One Star

CSV File Schema Column order

I have bunch of .csv files. I need to make sure that the columns are in the correct order when they load in the database. Sometime the vendor might switch columns that are similar. (I am using tfileinputDelimited for the. csv file)
for example.
correct:
firstname, lastname
ryan, smith
but if out of order:
lastname, firstname
smith, ryan
I need this last one to be stopped and an error telling me that the columns are out of order.
How can I do this with a .csv file?
Thanks,
Ryan
(Using Java)
5 REPLIES
Seven Stars

Re: CSV File Schema Column order

I think the only way you could do it would be to read the header row of the file as one string (tFileInputFullRow), tNormalize it so each field name becomes a record, assign a sequence number and compare it to a file or table that contains the expected schema sequence (tMap).
Getting fancy, you could even read the data from the file into a dummy table in your database (made up of all strings with field names Col1, Col2 etc) and then using the results of your comparison above, construct a SQL statement in tJavaRow that will allow you to retrieve the fields from that dummy table in the correct expected order (tInput) so that the rest of your job will work correctly.
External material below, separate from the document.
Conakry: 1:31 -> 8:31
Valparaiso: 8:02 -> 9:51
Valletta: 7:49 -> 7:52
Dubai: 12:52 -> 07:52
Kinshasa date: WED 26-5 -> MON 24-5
Re: CSV File Schema Column order

have your expected column order in a file like
firstname
surname
load it into a variable object as a ArrayList- vExpCol
load file header - load into another varible obj as above - vCols
then in a tJavaRowFlex,
(create on top part) ArrayList - vRows
middle part
load all columns into a local
vRows
compare the two ArrayLists for the row columns
if different then load like:
outrow.firstname = vRows.get( vCols.lastIndexOf( "firstname" ) ) ;
use Excel to make this code.
this is not complete - i am travelling using the mobi.
One Star

Re: CSV File Schema Column order

I think this post might be what you need....
http://www.talendforge.org/forum/viewtopic.php?pid=30540
One Star

Re: CSV File Schema Column order

I think the only way you could do it would be to read the header row of the file as one string (tFileInputFullRow), tNormalize it so each field name becomes a record, assign a sequence number and compare it to a file or table that contains the expected schema sequence (tMap).
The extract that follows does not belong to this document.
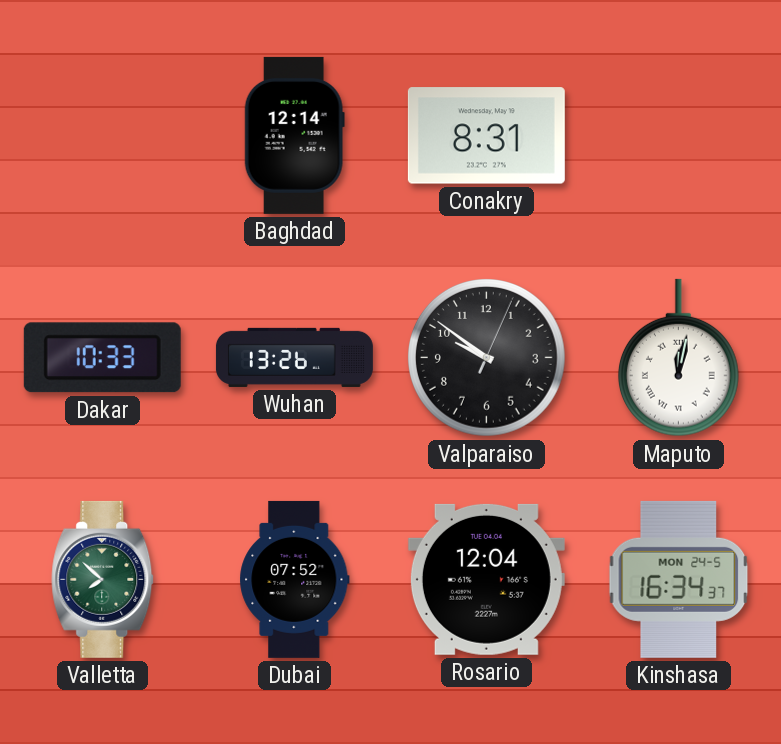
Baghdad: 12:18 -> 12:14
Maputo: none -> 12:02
I have attached a screenshot of what you described. Is this what you had in mind? Here's the output from my job.
Starting job columncheck at 08:05 03/07/2010.
connecting to socket on port 3785
connected
.-------+---------.
|matched col order|
|=------+--------=|
|line |newColumn|
|=------+--------=|
|GroupID|1 |
|Deleted|7 |
'-------+---------'
.-----------------+---------.
| unmatched col order |
|=----------------+--------=|
|line |newColumn|
|=----------------+--------=|
|XAP_CreateDate |2 |
|GroupName |3 |
|GroupCreationDate|4 |
|GroupCreator |5 |
|AdvisoryGroup |6 |
'-----------------+---------'
disconnected
Job columncheck ended at 08:05 03/07/2010.
Seven Stars

Re: CSV File Schema Column order

Pretty much although it might be more useful if tMap_2 left-joined only on the column name and the match output had a filter expression t.newColumn==row3.sequence. Then the nomatch output could include row3.sequence for comparison.
Note that in your example you only need the purple arrow selected for inner-join rejects but in my suggestion you need only the orange arrow selected for filter rejects.